The findings of the content analysis establish a descriptive framework of the forms that governmental policy entrepreneurial strategies may take during a specific type of open policy window: a terror attack. Governmental policy entrepreneurs hinted at needed funding or legislative change toward new policies or used frames that reified existing preferred policies. Democrats constructed the problem of terrorism as an issue that the Democratic Party was effectively handling and the Boston Marathon Bombing as an anomaly within an otherwise effective system—agenda-affirming responses contradicting the Republican claims-making strategy. Conversely, Republicans framed the problem—terrorism—as an ever-present risk and a significant and likely-to-occur cost relative to the status quo.

Interviews with 26 journalists from a variety of media indicated that governmental policy entrepreneurs who have access to news narratives on terrorism and counterterrorism likely gain this access as a result of a confluence of three factors: an open policy window, sound use of media logic, and source power.
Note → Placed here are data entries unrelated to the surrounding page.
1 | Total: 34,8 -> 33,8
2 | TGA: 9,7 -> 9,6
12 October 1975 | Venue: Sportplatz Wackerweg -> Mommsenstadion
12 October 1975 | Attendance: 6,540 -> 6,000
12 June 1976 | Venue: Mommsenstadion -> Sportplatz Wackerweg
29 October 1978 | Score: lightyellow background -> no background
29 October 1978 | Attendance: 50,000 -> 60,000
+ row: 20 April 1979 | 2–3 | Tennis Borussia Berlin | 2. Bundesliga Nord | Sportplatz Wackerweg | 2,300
Most respondents noted that their most important sources were current or former members of government, including federal and local law enforcement.

Many reported that they and their journalistic colleagues actively challenged narratives concerning policy options or counterterrorism actions that could have an adverse impact on civil rights and liberties, public or military safety, how America is viewed overseas, or the U.S. economy. When asked which precise journalistic strategies they used to challenge government messages, however, journalists who were interviewed described “challenging” information from government sources by consulting other members of their source networks—most of whom were also currently or formerly in government. In other words, when these journalists actively challenged information from the government, they did so by consulting other government sources.

In addition, many respondents reported that providing context to audiences was important when covering terrorism. One of the primary ways they do this, however, is to connect aspects of new terror events to pre-existing knowledge about terrorism, especially via interviews with v current or former government “experts”. By asking these experts about how a new terror event fits into the structure of terrorism they already understand (for instance, by inquiring about “lone wolves” and connecting terror cells), journalists may inadvertently and uncritically be incorporating a new face to the existing frame of an old enemy. In short, “piggybacking”, or the policy entrepreneurial strategy of connecting new events to existing cognitive and emotional symbols, may be directly facilitated by “contextualizing” efforts by journalists in stories about terrorism.

This is the first study to systematically describe the types of claims-making symbols and frames governmental policy entrepreneurs use during a focusing event of a terror attack, and then situate those symbols and frames within the larger context of the production processes of journalism and the negotiation of newsworthiness to explore how these symbols and frames reach news narratives intact. It also advances knowledge of the media-government relational system by informing methodological choices of future quantitative and qualitative studies of journalistic and policy-setting processes with regard to terrorism and counterterrorism. Finally, this study joins multiple theoretical literatures from media criminology, political communication, and policy analysis. This multidisciplinarity can greatly aid future theoretical orientations by expanding both criminological and political communication paradigms.